Ciao a tutti, mi rivolgo a quelli che leggeranno questa recensione, e che giustamente mi criticheranno, a mia discolpa posso solo dire che è la mia prima volta:) mi accingo a recensire un masterpiece, una pietra miliare dell'heavy-metal, a mio parere il lavoro più bello dei Judas Priest.

Il disco, datato 1990, è composto da 10 pezzi (la durata totale non raggiunge i 40 minuti) che sono il manifesto dei preti di Giuda, testimonianza della loro identità, ed è anche l'ultima prestazione di Rob Halford con i Judas fino alla reunion, nel 2004.

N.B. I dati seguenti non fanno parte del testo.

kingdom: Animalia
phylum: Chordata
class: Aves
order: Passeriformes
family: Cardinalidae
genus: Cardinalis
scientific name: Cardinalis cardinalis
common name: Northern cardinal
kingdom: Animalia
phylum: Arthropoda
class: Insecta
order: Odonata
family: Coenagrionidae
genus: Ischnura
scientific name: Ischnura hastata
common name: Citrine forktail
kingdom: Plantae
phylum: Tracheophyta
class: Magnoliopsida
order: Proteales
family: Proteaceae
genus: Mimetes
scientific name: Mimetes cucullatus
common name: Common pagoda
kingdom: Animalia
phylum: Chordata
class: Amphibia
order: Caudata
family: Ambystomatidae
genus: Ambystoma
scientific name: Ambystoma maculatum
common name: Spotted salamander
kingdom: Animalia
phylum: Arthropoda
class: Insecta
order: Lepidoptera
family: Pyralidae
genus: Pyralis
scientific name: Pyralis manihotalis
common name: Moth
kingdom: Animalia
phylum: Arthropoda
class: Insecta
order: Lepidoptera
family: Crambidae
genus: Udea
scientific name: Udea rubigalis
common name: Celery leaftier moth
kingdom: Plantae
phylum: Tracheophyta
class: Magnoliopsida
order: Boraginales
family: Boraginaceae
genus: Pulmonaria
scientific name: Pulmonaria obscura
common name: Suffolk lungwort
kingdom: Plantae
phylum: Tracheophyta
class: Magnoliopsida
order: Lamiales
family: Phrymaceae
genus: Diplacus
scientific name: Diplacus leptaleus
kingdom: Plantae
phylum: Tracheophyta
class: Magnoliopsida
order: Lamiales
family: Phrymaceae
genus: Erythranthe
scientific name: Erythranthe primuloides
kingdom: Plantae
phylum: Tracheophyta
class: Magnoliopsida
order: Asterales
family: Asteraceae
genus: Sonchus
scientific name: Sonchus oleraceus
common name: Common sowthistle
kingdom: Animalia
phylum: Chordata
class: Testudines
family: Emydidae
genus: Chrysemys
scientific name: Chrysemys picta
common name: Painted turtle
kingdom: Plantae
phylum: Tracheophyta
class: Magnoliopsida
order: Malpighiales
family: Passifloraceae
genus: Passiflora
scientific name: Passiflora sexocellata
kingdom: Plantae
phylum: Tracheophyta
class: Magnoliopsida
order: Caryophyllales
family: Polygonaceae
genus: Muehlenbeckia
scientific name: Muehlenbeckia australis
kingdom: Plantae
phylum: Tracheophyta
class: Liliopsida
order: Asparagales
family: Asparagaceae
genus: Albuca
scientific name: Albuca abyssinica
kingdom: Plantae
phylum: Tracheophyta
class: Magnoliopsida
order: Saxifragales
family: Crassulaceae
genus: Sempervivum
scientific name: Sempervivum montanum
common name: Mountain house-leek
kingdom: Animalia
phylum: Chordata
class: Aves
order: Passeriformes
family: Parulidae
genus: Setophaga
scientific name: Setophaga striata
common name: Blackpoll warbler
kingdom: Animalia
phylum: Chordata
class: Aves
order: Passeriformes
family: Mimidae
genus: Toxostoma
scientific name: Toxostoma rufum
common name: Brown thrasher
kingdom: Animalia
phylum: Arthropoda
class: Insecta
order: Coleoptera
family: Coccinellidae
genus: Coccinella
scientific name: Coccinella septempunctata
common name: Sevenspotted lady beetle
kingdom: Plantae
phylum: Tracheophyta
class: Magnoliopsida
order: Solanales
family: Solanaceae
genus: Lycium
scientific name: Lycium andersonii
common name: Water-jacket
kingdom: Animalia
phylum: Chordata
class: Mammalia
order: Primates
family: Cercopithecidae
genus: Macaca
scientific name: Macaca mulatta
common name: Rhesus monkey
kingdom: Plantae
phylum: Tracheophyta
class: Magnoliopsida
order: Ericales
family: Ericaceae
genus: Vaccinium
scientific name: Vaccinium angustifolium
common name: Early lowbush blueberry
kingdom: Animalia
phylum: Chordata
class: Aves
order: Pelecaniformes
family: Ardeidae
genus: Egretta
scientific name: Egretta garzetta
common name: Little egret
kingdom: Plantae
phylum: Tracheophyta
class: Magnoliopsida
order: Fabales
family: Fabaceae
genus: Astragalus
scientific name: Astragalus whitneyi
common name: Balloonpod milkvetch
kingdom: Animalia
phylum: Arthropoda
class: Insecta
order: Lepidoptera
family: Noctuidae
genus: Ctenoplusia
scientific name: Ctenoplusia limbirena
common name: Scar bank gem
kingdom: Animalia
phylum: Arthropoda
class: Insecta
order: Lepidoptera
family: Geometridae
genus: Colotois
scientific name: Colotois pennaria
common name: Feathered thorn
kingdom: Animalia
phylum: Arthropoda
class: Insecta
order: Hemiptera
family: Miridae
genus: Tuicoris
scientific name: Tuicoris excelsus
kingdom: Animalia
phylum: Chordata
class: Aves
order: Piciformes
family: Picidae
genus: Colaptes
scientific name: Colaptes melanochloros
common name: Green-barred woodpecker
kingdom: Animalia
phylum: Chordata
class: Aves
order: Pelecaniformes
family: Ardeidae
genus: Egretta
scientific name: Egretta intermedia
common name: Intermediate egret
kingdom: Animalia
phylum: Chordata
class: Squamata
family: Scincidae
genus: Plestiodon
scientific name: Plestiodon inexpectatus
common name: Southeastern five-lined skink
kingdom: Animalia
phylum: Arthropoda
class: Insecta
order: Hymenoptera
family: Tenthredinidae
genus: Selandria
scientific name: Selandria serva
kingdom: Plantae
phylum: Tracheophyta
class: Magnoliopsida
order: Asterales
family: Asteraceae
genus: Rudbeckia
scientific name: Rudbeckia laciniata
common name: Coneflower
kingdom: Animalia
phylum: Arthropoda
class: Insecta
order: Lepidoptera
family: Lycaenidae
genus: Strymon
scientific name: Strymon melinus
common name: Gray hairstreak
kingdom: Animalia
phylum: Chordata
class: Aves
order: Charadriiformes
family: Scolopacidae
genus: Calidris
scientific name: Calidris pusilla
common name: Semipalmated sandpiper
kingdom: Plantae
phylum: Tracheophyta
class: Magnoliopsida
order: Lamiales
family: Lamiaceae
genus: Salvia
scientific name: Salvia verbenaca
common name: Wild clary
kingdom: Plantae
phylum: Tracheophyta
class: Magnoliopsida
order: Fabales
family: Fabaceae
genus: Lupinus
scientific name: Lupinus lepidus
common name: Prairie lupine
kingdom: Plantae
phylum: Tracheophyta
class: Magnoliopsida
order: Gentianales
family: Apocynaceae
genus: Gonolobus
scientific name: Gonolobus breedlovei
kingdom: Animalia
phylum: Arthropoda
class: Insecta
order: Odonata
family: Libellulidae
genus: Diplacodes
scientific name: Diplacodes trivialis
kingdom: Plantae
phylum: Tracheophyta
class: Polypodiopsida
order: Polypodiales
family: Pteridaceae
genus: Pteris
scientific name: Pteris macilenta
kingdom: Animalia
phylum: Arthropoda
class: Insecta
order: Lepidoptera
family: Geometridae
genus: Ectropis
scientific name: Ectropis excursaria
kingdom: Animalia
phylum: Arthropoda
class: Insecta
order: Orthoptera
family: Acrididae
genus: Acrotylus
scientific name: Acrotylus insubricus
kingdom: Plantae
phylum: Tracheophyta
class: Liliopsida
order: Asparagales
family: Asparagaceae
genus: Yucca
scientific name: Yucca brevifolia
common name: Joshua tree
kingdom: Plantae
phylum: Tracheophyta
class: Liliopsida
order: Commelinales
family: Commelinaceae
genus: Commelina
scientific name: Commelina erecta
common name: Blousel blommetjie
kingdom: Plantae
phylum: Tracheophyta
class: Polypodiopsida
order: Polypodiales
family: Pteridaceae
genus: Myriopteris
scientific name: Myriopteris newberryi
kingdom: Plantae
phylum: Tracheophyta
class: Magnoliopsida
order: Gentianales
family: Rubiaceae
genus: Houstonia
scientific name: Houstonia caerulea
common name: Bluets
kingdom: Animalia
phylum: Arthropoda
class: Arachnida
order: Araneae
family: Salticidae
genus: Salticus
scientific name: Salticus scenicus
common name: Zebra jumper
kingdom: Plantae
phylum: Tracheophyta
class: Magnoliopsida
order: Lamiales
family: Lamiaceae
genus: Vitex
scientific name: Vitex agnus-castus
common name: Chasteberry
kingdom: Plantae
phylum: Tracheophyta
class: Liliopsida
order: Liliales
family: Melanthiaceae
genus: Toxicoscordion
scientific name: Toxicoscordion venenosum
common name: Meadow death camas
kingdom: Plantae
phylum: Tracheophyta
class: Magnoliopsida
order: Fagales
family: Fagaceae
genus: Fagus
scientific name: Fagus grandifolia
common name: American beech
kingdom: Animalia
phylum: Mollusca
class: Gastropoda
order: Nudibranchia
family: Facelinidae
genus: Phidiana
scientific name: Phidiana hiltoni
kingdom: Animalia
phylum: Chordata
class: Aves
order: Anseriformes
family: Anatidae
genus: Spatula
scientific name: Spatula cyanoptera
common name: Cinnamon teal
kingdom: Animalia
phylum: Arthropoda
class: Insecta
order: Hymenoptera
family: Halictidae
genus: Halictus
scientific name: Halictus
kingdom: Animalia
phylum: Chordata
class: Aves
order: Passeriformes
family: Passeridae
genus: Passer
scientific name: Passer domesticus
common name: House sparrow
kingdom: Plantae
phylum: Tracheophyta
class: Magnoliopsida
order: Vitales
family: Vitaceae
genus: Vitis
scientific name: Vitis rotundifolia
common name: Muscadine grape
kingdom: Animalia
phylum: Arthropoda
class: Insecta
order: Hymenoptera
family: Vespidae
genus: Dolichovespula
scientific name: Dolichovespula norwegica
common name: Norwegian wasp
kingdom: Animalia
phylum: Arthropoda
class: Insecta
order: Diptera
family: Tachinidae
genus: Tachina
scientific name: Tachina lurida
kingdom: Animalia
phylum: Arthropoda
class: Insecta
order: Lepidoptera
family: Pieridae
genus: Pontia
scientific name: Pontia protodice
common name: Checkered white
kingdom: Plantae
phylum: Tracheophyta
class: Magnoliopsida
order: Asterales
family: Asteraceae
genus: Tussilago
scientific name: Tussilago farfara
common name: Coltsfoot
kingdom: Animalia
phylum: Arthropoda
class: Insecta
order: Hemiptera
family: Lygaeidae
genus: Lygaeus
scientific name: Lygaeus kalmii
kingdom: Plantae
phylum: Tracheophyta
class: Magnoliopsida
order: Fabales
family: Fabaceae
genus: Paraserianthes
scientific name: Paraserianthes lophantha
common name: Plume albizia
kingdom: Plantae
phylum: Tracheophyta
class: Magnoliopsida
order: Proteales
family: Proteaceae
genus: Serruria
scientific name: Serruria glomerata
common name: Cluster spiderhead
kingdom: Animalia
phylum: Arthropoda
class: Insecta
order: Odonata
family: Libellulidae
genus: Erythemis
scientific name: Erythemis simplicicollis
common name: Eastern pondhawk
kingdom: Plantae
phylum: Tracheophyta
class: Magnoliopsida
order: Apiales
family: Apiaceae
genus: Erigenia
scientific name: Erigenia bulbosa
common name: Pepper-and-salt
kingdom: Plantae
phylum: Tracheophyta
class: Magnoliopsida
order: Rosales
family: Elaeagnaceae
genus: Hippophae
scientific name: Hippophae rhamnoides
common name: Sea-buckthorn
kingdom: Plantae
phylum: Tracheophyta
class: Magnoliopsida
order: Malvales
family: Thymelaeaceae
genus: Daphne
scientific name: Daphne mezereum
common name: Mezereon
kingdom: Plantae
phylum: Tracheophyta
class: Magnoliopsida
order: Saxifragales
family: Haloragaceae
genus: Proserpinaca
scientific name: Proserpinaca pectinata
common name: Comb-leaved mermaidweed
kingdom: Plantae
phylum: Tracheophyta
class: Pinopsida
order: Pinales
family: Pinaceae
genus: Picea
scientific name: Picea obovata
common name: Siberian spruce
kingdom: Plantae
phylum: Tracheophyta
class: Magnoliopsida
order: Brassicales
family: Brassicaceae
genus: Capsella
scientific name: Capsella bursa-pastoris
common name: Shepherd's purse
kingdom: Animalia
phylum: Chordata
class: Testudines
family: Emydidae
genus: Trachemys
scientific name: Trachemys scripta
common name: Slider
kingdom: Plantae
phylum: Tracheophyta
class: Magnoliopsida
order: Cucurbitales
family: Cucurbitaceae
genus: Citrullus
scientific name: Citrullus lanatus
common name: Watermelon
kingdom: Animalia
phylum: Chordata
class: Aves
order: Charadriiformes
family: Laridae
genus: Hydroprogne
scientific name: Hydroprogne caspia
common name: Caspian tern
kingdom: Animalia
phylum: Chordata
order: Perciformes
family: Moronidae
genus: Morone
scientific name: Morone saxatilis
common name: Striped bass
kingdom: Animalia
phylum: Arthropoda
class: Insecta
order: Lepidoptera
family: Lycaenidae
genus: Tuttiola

Si parte subito con la title-track "Painkiller" con una prestazione eccezionale del quintetto british, e soprattutto del singer, solo questo pezzo varrebbe l'acquisto del disco, ma i Judas non si sono risparmiati e ci hanno regalato un capolavoro dopo l'altro, infatti la seconda song è la sinistra "Hell Patrol" dove la voce di Halford e la pesantezza della batteria di Travis contribuiscono a creare un atmosfera sinistra, il pezzo successivo non perde colpi "All Guns Blazing", una vera e propria cannonata sparata nelle teste di tutti gli headbangers! "Leather Rebel" rispecchia l'abbigliamento dei nostri, pelle e borchie, e si mantiene a livelli eccezionali, "Metal Meltdown" è il pezzo che meno mi ha colpito del disco, con un ritornello che si ripete ossessivamente durante tutta la canzone, "Nightcrawler" e "Between The Hammer & The Anvil" sono due pezzi meno veloci rispetto ad "Hell Patrol" ma sono comunque due delle tante gemme contenute in questo scrigno, e fanno da preludio a "A Touch Of Evil" che starebbe magnificamente all'interno di qualche film horror, la voce di Halford si dimostra come sempre eccezionale e tutto il gruppo dimostra (se ancora ce ne fosse bisogna) di che pasta sono fatti i Judas Priest.

"Battle Hymn" è un pezzo strumentale da cui secondo me si sarebbe potuto ricavare di più se lo si fosse allungato, magari aggiungendo anche le lyrics, chiude l'album "One Shot At Glory", il pezzo più lungo, e quello meno speed dell'album, che aggiunge un tocco di epicità in più a questo lavoro, che non ho dubbi a collocare tra i migliori album heavy-metal della storia!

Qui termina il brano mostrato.